Ballarat paramedics have welcomed government changes that will force drivers to slow down to 40 kilometres an hour when passing emergency services.

It will cover any incident where emergency services are flashing their blue and red lights on the roads.

Ambulance Victoria Sebastopol senior team manager Andy Fleming said most paramedics could recall a time they were nearly hit by careless drivers.

“We have had multiple near misses in Ballarat involving ambulances being at the scene of patients,” he said.

“I reckon a good 85 per cent of paramedics would be able to tell you a story about a close call they have encountered on the job due to hazardous traffic conditions.
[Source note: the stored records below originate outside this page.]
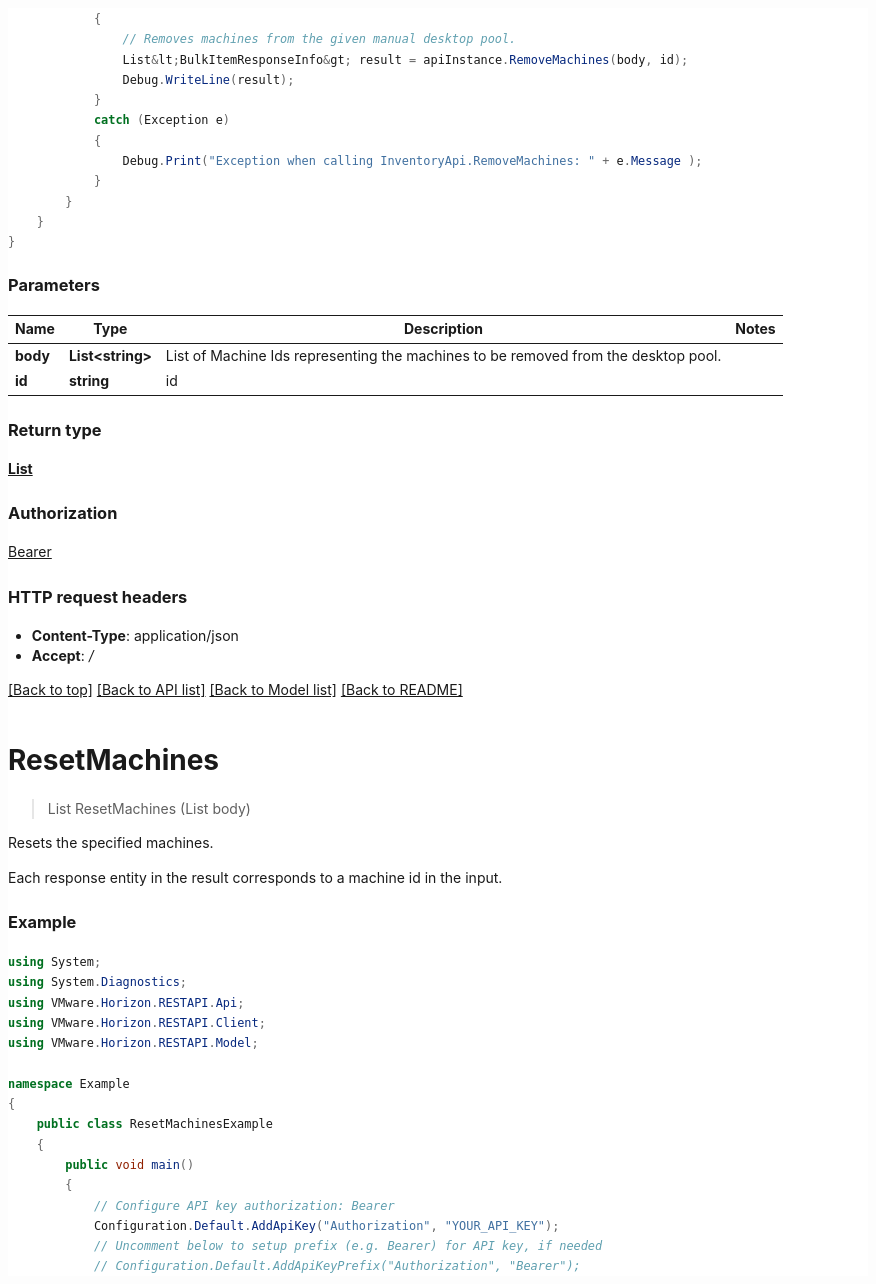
 ```csharp
            {
                // Removes machines from the given manual desktop pool.
                List&lt;BulkItemResponseInfo&gt; result = apiInstance.RemoveMachines(body, id);
                Debug.WriteLine(result);
            }
            catch (Exception e)
            {
                Debug.Print("Exception when calling InventoryApi.RemoveMachines: " + e.Message );
            }
        }
    }
}
```

### Parameters

Name | Type | Description  | Notes
------------- | ------------- | ------------- | -------------
 **body** | **List&lt;string&gt;**| List of Machine Ids representing the machines to be removed from the desktop pool. | 
 **id** | **string**| id | 

### Return type

[**List<BulkItemResponseInfo>**](BulkItemResponseInfo.md)

### Authorization

[Bearer](../README.md#Bearer)

### HTTP request headers

 - **Content-Type**: application/json
 - **Accept**: */*

[[Back to top]](#) [[Back to API list]](../README.md#documentation-for-api-endpoints) [[Back to Model list]](../README.md#documentation-for-models) [[Back to README]](../README.md)

<a name="resetmachines"></a>
# **ResetMachines**
> List<BulkItemResponseInfo> ResetMachines (List<string> body)

Resets the specified machines.

Each response entity in the result corresponds to a machine id in the input.

### Example
```csharp
using System;
using System.Diagnostics;
using VMware.Horizon.RESTAPI.Api;
using VMware.Horizon.RESTAPI.Client;
using VMware.Horizon.RESTAPI.Model;

namespace Example
{
    public class ResetMachinesExample
    {
        public void main()
        {
            // Configure API key authorization: Bearer
            Configuration.Default.AddApiKey("Authorization", "YOUR_API_KEY");
            // Uncomment below to setup prefix (e.g. Bearer) for API key, if needed
            // Configuration.Default.AddApiKeyPrefix("Authorization", "Bearer");
```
“We have had injuries sustained while trying to get out of the way of fast moving cars.”

Mr Fleming said a young paramedic had injured her shoulder while diving back into an ambulance to avoid a dangerous driver on the road side.

Another paramedic was clipped by a side mirror in Melbourne.

Mr Fleming said ambulance officers often had not way to control traffic when they were the first people to arrive at a serious incident.

“You could potentially have two car loads of people to two paramedics.

“You are trying to look after the patient in a multi-trauma accident and you just want to know people around you in their cars are going to take care.”

Vehicle will also have to slow to 40 kilometres when passing police vehicles on the side of the road.

Motorists face a $277 if they do not slow down from July 1, but no demerit points will apply.

The rules apply to all police, fire, State Emergency Service and ambulance vehicles.

It includes regulation traffic stops by police officers.

Ballarat Highway Patrol Senior Sergeant Pat Cleary said it was expected the speed reduction would enhance safety for police officers.

“Anything that makes our workplace safer will be beneficial,” he said.

“Drivers will need to be vigilant at all times, especially in higher speed zones, in the 100 to 110 kilometre zones.”

There have been 28 police deaths on the roadside.